◆ TO DO
In the items starting at the line with "order: Saxifragales" and ending at the line with "scientific name: Apluda mutica", swap "phylum" for "division" and give those lines again with everything else unchanged.
^^^^^^^^
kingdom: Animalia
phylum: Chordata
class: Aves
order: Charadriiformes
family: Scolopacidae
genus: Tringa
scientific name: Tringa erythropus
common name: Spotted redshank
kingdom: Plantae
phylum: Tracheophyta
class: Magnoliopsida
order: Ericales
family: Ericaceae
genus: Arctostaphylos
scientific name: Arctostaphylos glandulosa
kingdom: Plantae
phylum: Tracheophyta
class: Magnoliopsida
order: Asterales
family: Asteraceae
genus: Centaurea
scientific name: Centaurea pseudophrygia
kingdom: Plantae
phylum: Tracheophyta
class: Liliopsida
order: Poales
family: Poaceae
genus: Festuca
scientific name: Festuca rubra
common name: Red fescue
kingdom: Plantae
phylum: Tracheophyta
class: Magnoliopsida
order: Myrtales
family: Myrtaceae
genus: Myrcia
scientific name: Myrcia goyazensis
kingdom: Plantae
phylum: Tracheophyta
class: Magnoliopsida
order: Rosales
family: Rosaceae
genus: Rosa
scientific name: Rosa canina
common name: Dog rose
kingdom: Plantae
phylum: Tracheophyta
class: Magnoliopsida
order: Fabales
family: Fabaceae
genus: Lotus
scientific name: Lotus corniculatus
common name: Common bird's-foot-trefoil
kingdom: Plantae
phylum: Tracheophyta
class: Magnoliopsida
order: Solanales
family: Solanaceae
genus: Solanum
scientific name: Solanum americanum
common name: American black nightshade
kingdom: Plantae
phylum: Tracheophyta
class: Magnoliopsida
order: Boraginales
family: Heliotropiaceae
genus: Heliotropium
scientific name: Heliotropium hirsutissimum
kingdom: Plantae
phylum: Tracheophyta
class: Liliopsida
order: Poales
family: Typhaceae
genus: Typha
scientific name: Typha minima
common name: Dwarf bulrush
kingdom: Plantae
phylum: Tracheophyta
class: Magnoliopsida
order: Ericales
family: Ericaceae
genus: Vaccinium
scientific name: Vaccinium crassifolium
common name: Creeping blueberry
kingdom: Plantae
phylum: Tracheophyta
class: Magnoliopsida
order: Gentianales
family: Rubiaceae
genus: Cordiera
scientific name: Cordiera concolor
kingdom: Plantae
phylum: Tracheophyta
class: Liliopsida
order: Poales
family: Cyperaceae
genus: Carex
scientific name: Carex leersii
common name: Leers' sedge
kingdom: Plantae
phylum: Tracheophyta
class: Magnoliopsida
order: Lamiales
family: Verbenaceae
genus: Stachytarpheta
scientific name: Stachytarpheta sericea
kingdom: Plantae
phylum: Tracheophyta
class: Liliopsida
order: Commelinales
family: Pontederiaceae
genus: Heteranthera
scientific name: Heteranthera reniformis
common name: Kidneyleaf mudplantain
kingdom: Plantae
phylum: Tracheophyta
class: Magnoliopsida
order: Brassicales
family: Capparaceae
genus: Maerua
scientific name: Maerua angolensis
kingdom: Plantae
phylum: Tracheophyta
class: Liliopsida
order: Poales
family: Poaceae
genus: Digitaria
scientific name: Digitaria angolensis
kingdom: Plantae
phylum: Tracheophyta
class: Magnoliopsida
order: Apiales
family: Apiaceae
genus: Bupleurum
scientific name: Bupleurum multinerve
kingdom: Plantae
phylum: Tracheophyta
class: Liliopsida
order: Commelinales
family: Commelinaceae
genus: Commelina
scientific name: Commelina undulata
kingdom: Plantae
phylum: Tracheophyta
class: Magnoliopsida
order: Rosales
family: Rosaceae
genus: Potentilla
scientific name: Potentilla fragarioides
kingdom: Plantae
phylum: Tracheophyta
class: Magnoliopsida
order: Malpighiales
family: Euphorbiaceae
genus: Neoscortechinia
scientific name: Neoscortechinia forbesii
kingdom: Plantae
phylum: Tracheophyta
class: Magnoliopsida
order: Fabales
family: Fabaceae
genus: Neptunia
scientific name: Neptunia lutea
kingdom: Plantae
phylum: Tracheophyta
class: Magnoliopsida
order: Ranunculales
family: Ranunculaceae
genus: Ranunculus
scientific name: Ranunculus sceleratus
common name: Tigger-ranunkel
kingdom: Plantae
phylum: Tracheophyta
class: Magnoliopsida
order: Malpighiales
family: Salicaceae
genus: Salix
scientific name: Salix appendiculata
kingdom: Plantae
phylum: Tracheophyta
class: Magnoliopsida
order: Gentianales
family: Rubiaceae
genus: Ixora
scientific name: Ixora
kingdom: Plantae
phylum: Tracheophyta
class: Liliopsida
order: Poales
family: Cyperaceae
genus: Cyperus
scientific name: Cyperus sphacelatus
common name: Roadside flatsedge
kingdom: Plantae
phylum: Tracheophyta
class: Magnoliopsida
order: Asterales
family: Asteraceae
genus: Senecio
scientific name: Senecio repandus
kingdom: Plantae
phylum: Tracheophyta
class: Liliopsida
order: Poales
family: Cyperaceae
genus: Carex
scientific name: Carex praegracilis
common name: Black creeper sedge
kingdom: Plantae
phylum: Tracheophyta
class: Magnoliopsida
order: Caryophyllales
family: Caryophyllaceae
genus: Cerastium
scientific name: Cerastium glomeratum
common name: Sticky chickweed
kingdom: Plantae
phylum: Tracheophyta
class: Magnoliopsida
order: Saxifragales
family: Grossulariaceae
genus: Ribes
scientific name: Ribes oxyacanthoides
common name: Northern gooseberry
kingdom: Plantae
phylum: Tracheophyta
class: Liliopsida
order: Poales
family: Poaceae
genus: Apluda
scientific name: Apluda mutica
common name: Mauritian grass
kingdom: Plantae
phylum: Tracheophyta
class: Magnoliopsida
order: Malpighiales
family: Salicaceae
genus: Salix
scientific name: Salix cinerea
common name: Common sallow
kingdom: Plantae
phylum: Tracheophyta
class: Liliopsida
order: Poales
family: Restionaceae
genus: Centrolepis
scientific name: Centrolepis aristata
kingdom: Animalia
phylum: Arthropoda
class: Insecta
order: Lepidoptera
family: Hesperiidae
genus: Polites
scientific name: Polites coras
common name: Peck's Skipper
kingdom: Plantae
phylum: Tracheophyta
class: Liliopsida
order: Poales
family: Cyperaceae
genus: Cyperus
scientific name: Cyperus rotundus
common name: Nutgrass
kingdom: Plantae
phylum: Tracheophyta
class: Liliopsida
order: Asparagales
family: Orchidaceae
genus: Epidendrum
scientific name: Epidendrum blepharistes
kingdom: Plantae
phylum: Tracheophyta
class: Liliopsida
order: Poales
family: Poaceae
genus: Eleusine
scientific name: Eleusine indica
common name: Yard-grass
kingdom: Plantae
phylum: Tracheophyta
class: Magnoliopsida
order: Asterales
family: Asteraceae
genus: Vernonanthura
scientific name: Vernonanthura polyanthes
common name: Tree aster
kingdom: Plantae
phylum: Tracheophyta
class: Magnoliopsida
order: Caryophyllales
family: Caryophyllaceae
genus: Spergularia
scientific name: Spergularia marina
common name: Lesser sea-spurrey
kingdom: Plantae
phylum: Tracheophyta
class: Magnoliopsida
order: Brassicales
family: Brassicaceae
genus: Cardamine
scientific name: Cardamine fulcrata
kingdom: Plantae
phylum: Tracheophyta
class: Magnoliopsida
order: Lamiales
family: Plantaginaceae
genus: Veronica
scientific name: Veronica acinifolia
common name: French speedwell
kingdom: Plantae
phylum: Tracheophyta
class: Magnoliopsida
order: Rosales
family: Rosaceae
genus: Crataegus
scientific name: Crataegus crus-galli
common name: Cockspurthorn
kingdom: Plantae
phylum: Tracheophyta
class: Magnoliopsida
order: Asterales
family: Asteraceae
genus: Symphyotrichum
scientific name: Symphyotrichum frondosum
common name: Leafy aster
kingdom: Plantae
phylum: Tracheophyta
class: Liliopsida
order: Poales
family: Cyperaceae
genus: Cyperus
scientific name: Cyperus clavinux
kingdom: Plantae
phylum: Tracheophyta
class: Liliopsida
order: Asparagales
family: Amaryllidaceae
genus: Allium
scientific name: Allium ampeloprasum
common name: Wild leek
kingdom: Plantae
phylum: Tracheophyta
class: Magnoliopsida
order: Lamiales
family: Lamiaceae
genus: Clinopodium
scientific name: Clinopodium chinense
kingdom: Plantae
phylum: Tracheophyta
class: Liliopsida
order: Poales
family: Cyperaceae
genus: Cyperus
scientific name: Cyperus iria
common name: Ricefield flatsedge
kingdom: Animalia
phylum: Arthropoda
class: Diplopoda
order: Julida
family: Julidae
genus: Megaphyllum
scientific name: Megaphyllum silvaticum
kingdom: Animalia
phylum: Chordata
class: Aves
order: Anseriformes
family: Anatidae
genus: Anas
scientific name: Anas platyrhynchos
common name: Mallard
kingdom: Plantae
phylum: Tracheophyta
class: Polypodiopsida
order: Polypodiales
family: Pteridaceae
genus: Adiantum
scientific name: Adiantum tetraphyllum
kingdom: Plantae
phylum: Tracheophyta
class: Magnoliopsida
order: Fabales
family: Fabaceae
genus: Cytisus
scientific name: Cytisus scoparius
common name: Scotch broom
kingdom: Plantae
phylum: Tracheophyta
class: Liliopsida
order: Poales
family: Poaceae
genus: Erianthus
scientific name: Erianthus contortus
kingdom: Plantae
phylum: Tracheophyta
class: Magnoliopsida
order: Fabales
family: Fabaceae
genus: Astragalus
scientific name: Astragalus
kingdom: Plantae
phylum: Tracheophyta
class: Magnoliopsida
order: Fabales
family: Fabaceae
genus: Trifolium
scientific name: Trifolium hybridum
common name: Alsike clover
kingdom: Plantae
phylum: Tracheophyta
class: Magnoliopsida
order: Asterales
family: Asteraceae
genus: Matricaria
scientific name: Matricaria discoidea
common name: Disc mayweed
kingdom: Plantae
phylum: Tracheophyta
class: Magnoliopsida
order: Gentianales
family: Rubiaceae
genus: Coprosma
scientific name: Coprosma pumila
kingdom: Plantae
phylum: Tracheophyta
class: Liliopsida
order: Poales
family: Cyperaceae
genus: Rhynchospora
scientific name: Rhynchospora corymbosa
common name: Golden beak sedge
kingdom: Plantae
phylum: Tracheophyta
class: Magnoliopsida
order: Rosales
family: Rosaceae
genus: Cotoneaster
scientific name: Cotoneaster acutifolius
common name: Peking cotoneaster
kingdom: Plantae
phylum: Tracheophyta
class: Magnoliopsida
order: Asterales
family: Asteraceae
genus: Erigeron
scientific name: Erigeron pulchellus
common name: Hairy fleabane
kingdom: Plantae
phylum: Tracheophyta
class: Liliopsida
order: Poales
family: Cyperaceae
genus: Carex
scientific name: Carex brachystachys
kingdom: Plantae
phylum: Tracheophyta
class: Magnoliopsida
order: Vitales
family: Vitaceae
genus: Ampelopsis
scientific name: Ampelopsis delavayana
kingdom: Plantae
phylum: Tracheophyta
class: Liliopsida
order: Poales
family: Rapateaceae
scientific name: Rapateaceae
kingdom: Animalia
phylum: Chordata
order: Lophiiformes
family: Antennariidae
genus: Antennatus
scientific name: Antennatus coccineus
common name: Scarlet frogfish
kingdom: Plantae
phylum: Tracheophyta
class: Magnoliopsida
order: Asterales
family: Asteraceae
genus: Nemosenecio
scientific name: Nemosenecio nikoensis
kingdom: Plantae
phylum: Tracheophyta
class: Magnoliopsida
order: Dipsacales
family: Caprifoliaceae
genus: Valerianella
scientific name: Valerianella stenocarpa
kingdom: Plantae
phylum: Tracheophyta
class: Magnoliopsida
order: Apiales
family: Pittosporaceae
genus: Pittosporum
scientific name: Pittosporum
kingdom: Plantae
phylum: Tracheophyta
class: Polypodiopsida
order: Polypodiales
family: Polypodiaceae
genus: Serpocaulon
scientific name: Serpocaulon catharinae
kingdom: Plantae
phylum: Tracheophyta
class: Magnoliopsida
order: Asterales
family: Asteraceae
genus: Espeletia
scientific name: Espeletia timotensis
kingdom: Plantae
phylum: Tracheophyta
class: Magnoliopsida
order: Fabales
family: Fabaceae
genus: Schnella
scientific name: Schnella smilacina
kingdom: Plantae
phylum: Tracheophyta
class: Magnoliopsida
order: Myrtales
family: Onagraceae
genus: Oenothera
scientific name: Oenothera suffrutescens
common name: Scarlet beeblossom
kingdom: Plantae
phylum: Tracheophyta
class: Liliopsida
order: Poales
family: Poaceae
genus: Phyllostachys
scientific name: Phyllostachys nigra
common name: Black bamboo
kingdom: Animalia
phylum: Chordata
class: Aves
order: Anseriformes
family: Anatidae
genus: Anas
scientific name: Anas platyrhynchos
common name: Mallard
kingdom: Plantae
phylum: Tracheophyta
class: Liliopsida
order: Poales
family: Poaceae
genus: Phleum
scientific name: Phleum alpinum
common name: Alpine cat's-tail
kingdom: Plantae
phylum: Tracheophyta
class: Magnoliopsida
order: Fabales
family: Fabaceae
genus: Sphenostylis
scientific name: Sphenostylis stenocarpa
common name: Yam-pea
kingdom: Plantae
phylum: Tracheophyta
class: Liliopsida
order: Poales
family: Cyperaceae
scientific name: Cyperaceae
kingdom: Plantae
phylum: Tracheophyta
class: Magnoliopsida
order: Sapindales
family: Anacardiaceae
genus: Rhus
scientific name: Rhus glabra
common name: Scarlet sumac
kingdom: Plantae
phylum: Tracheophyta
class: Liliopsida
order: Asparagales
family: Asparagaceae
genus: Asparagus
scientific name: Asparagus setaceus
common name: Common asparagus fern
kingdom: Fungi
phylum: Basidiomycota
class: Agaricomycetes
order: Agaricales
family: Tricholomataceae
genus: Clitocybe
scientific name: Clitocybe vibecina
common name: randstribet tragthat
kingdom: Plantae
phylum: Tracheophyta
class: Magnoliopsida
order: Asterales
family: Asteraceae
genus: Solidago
^^^^^^^^
◆ THE SOLUTION
order: Saxifragales
family: Grossulariaceae
genus: Ribes
scientific name: Ribes oxyacanthoides
common name: Northern gooseberry
kingdom: Plantae
division: Tracheophyta
class: Liliopsida
order: Poales
family: Poaceae
genus: Apluda
scientific name: Apluda mutica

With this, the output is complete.